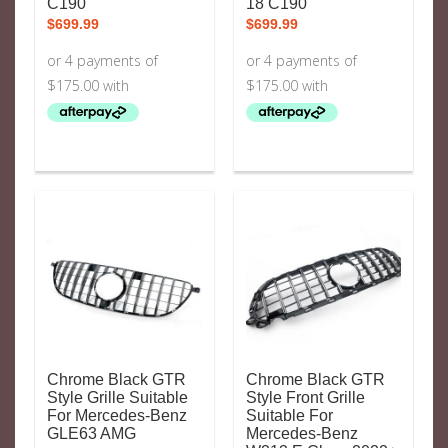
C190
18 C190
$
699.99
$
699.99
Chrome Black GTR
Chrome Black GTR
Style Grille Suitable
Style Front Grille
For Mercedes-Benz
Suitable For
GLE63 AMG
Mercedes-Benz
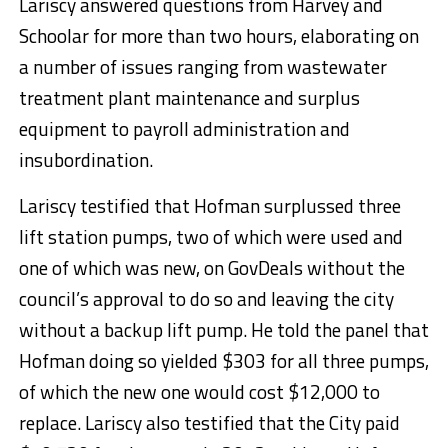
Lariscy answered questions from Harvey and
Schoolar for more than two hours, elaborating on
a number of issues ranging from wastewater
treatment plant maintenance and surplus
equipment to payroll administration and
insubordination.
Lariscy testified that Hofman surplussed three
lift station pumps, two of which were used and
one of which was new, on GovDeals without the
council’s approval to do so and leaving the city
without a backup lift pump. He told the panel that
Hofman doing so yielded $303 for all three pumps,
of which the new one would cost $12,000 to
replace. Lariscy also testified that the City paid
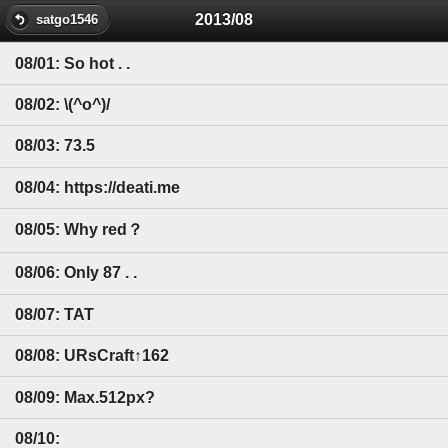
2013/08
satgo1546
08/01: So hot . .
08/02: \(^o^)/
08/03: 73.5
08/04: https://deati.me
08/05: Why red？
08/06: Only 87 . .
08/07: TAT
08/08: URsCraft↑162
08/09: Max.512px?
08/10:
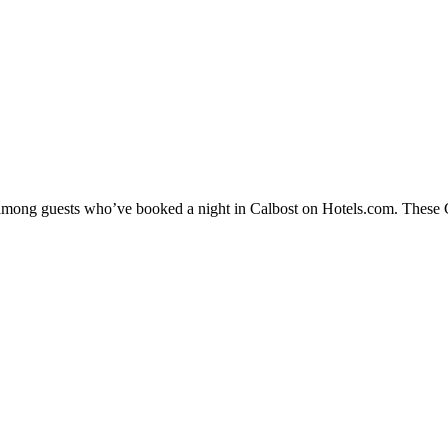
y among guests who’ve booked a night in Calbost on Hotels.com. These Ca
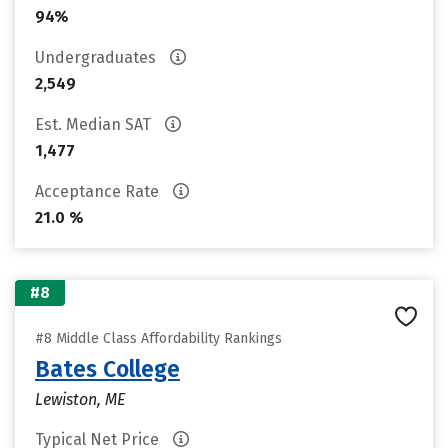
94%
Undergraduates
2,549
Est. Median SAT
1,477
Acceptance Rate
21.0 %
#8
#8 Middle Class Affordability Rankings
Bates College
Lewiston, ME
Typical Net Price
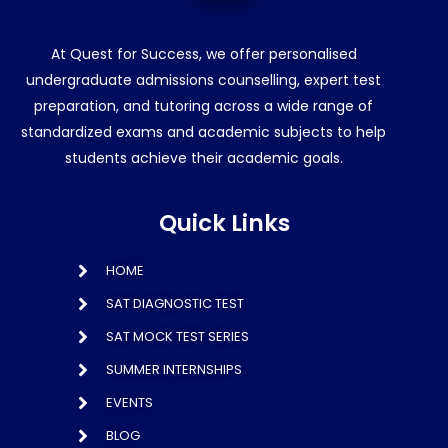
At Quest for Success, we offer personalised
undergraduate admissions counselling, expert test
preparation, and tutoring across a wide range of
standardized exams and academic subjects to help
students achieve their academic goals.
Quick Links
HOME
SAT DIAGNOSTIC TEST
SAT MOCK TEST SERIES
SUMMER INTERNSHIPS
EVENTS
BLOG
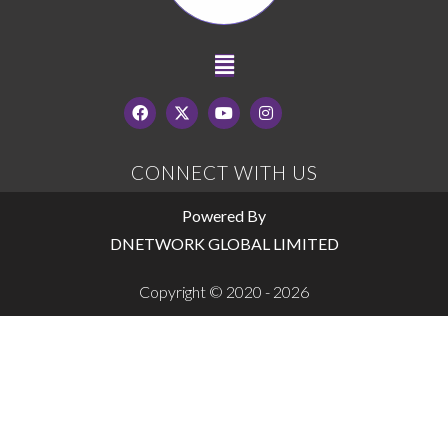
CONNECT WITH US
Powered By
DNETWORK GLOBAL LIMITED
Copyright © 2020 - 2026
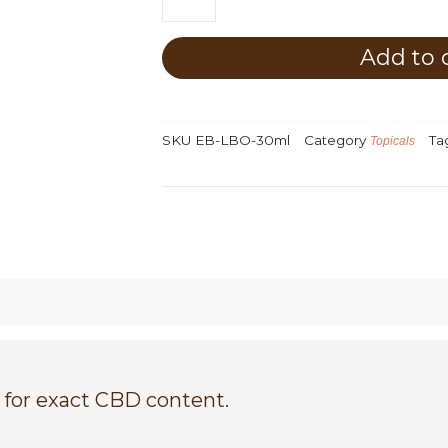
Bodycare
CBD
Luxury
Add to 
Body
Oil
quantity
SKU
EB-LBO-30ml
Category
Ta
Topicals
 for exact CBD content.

·····

** Exercise aim **
Rewrite the listing as a Markdown table from the line with "CONNECT WITH US" through the end of the listing, using the columns Row and Line. Number the rows, leave out blank lines, and omit the pictures.

** Answer **
| Row | Line |
|---|---|
| 1 | CONNECT WITH US |
| 2 | Powered By |
| 3 | DNETWORK GLOBAL LIMITED |
| 4 | Copyright © 2020 - 2026 |
| 5 | Bodycare |
| 6 | CBD |
| 7 | Luxury |
| 8 | Add to  |
| 9 | Body |
| 10 | Oil |
| 11 | quantity |
| 12 | SKU |
| 13 | EB-LBO-30ml |
| 14 | Category |
| 15 | Ta |
| 16 | Topicals |
| 17 |  for exact CBD content. |